Judgment Day has come and gone. And John Connor a leader for the Resistance is searching for Kyle Reese, a teenager who will one day become his father. But the machines are advancing faster than they were supposed to. And Connor must stay one step ahead if he is to fulfill his destiny.

Marcus Wright, a death-row inmate, donated his body to science before his sentence of lethal injection. And after his death, he awakens in a post-apocalyptic world. He is met and befriended by a young Kyle Reese, before they are attacked by the machines.

The heart of the story revolves around Marcus Wright and his hope for a second chance at life. John Connor must make some difficult decisions regarding an attack on SkyNet. When Reese is captured, Connor risks his life to save his future father’s.

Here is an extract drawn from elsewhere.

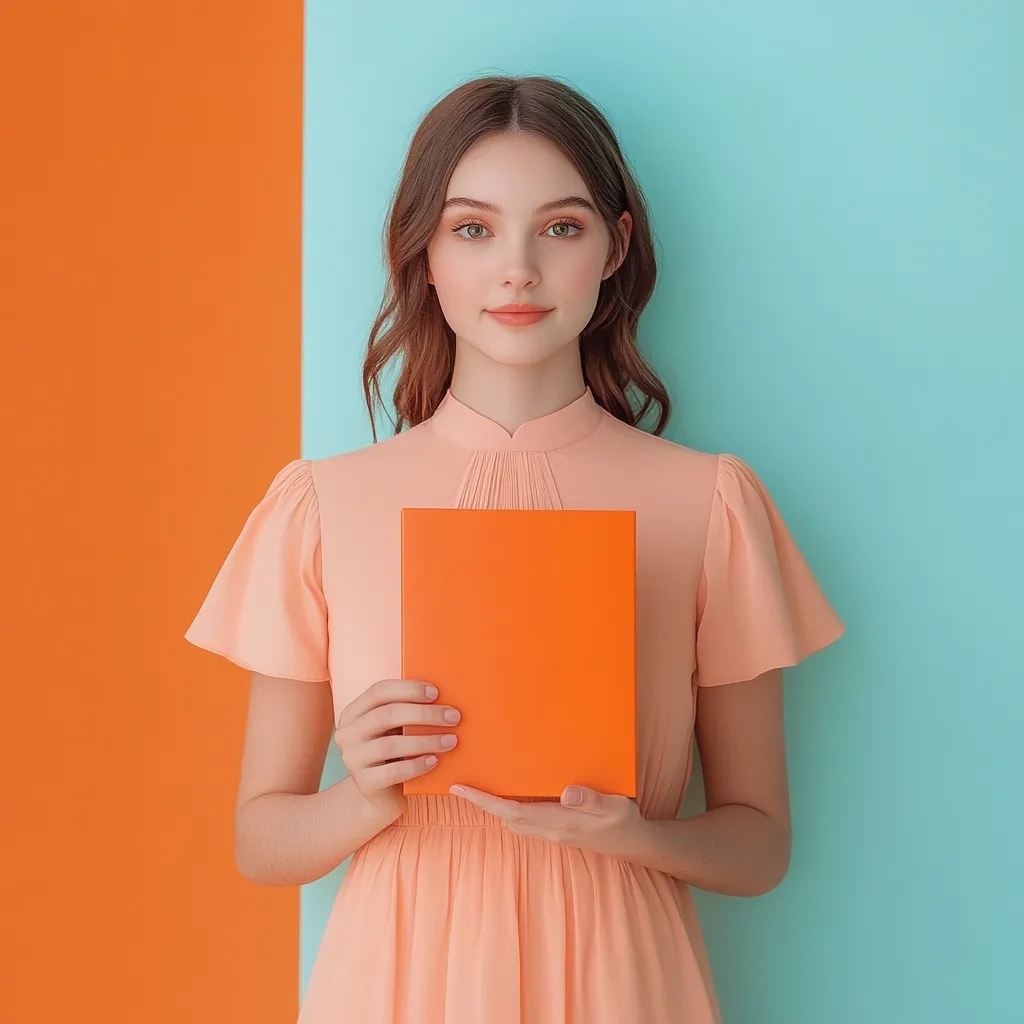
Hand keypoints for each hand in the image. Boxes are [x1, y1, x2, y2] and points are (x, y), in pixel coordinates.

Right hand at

In this adaptation from the latest Terminator movie, Foster gives more depth and a slightly different ending than that of the slightly surprising one in the film. Just as exciting as the movie, Terminator fans will enjoy this non-stop, action-packed novelization.

Mr. Monk in Outer Space

Mr. Monk in Outer Space

Mr. Monk in Outer Space, by Lee Goldberg

When Monk is asked to investigate a murder outside of a science fiction convention, he discovers a fan base as extreme as his compulsions. The creator of a cult science fiction show has been murdered, and there is no shortage of suspects, even from the fans. When Monk begins tying this murder to seemingly other random murders, his assistant Natalie is the only one who believes him.

The fictional show Beyond Earth, is akin to both Battlestar Galactica and Star Trek. The hardcore fans of Beyond Earth are outraged when the show gets a reboot, a la Battlestar Galactica. And Monk gets a dose of extreme fanaticism when he investigates the murder of the show’s creator. Humor ensues.

Monk is a wonderful character and a genius detective. And as always, the novel is told from his assistant Natalie’s point of view. In a fabulously fun tie-in to the Monk TV series, Goldberg has created a complex story to which science fiction fans can relate. This is probably my favorite Monk novel that I have read so far.